-- TASK INPUT follows --

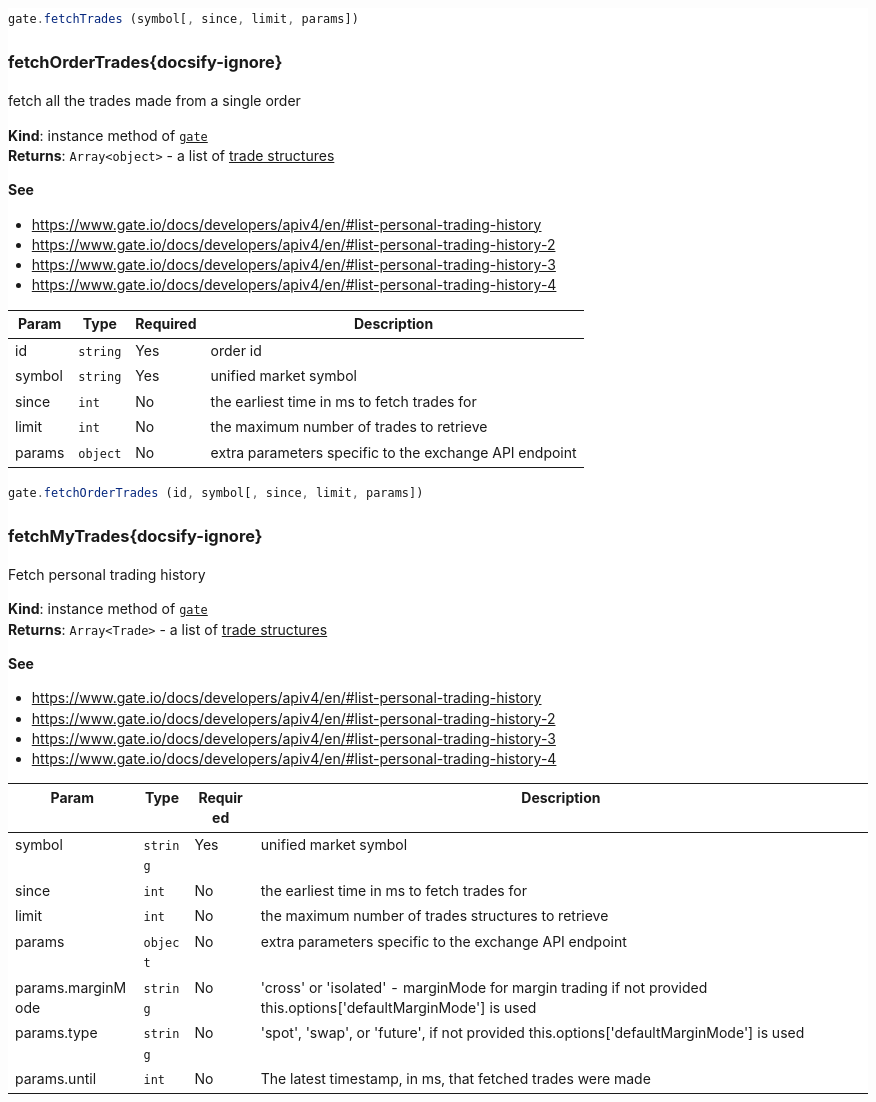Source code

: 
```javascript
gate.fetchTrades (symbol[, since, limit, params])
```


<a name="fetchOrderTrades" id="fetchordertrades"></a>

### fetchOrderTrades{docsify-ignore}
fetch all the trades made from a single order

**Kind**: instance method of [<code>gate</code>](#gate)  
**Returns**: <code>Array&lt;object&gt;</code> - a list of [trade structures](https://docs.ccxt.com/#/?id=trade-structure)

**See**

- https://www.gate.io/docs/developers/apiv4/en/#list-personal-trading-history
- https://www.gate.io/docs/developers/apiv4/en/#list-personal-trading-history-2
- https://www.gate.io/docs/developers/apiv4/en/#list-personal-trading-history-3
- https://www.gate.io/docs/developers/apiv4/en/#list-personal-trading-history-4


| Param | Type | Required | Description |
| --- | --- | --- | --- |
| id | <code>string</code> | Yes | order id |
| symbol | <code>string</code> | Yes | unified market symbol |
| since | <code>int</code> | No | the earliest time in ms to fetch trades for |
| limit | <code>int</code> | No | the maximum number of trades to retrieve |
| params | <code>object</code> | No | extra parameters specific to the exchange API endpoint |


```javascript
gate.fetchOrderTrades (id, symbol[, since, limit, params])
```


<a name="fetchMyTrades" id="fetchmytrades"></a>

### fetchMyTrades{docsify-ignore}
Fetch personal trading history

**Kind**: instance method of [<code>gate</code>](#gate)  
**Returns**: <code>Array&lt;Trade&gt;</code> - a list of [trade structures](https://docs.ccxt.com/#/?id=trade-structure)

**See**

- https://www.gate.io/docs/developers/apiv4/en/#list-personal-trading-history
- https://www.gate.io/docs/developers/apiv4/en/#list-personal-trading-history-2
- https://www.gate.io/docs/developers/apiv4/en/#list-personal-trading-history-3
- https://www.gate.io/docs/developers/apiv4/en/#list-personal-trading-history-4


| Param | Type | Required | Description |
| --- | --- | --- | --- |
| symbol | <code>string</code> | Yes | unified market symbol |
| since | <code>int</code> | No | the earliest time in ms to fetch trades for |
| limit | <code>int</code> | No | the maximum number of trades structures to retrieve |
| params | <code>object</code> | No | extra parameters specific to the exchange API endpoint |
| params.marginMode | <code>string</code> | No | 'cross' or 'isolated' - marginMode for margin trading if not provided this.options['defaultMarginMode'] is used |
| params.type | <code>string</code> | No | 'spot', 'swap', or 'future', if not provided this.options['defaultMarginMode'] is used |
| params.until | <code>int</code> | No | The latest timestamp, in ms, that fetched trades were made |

-- TASK INPUT concluded --

→ **YOUR TASK**: Gather each line from the entries above that includes the word "fetchMyTrades".

→ **SOLVED EXERCISE**:
<a name="fetchMyTrades" id="fetchmytrades"></a>
### fetchMyTrades{docsify-ignore}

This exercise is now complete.